By Bernie Lang
In the past couple of months, I’ve been to live concert performances in the major music genres of jazz, rock, and classical music. I found myself reflecting after each show on how these differing types of music are standing up within my own personal test of time.
My brother graced me with a ticket to see jazz saxophonist Joe Lovano play at the Village Vanguard. I hadn’t been to the fabulous Vanguard in many years, but remembered it as a small and intimate space for a performance. After I insisted that we sit in the back of the club, my brother immediately guided us to seats just one table away from the small stage. And I’m glad he did. Mr. Lovano played with a fantastic group, consisting of a piano player, a bassist and two drummers/percussionists. His saxophone playing was on a virtuoso level as he hovered above us, and the songs were exciting and exuded an extremely positive vibe. Mr. Lovano also showed off great and complex chops on the flute and clarinet, literally wowing the audience, who at the end gave a very warm ovation, which was gracefully and gratefully received by the band members. Mr. Lovano’s unique, complex, somewhat traditional sax melody lines, and his unwavering power and emotion on the ballads, will remain with me. I had written jazz off as a past interest, but this wonderful show rekindled my curiosity in this difficult form of music.
A few weeks later, I went to The Sands casino in Pennsylvania to watch the alternative rock band Weezer perform. The fact that I’d already been standing in the crowd for a couple of hours when Weezer hit the stage didn’t help my mood, which was also tempered by finding myself to be one of the older dudes at the show. I’d anticipated that, but thought it wouldn’t bother me. But it did. Weezer is led by Rivers Cuomo, an intriguing singer, guitarist, and songwriter who went to Harvard after being brought up in an ashram. With a kind of bookish look to him, he has always been celebrated as an outsider. I’m not the biggest fan of the group, but was pleased that the focus in the early stages of the concert was on an album I own, “The Green Album,” and songs such as “Hash Pipe” and the boppy “Island in the Sun” were great to hear.

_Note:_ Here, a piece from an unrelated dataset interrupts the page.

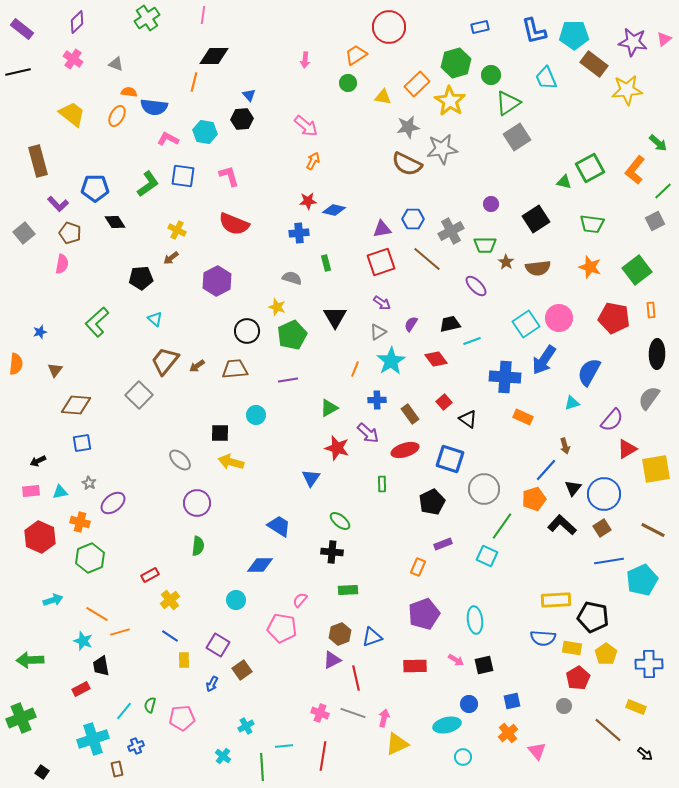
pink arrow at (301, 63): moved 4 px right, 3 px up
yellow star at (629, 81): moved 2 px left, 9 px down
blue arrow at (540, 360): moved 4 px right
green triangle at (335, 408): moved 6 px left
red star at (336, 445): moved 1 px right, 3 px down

But it was all downhill for me from there. The volume of the music seemed to increase with each song and soon the sound was just the voice of Mr. Cuomo breaking through a distorted, cacophonous mush. I’ve been to plenty of loud concerts before—I have suffered a temporary and small loss of hearing, for example, after seeing Neil Young at Madison Square Garden—but the music had always come through in the past. I couldn’t see the point in just a steady barrage of guitars and drums. It wasn’t music. It wasn’t art.
The audience at the Weezer show sang along on these songs of the celebration of being the one who is different in society. I was reminded of the scene in the movie “Monty Python’s Life of Brian” where the would-be Messiah opens his bedroom window to find hundreds of his followers camped outside his house waiting for his words of wisdom. “You must think for yourself!” he implores them. They answer in unison, “We must think for ourselves!” Rock music will always remain closest to my heart and soul, since it is the music I compose and have given my whole life to. But a concert like this one, which began with promise and degenerated into what my father’s generation called “noise”, was terribly disappointing.
I was witness in November to the grand performance at Avery Fisher Hall of Mozart’s Requiem conducted by Bernard Labadie with the New York Philharmonic. I use the word “witness” to emphasize that this was an historic evening for me, because when I left the hall with the reverberation of the massive choir’s singing still ringing in my mind’s ear, I felt it was the very best live piece of music I’d ever heard live. Mozart died during the composition of the Requiem, and it was rounded out and finished by a pupil of his. The strong opening theme of haunting majesty and power, however, is Mozart’s. The four featured vocalists, Stephanie Blythe, Miah Persson, Frédéric Antoun and Andrew Foster-Williams, performed their solo portions with great style and nuance, and when they sang their harmonic lines together, they became a force of nature. But it was the choir, the New York Choral Artists, that kept me on the verge of the tears of appreciation of the ability of music to move celestial mountains, build bridges to heaven above, and take the soul soaring to previously unimagined heights. This may sound a little much and overblown, but I dare say it’s the truth – as I see it, of course!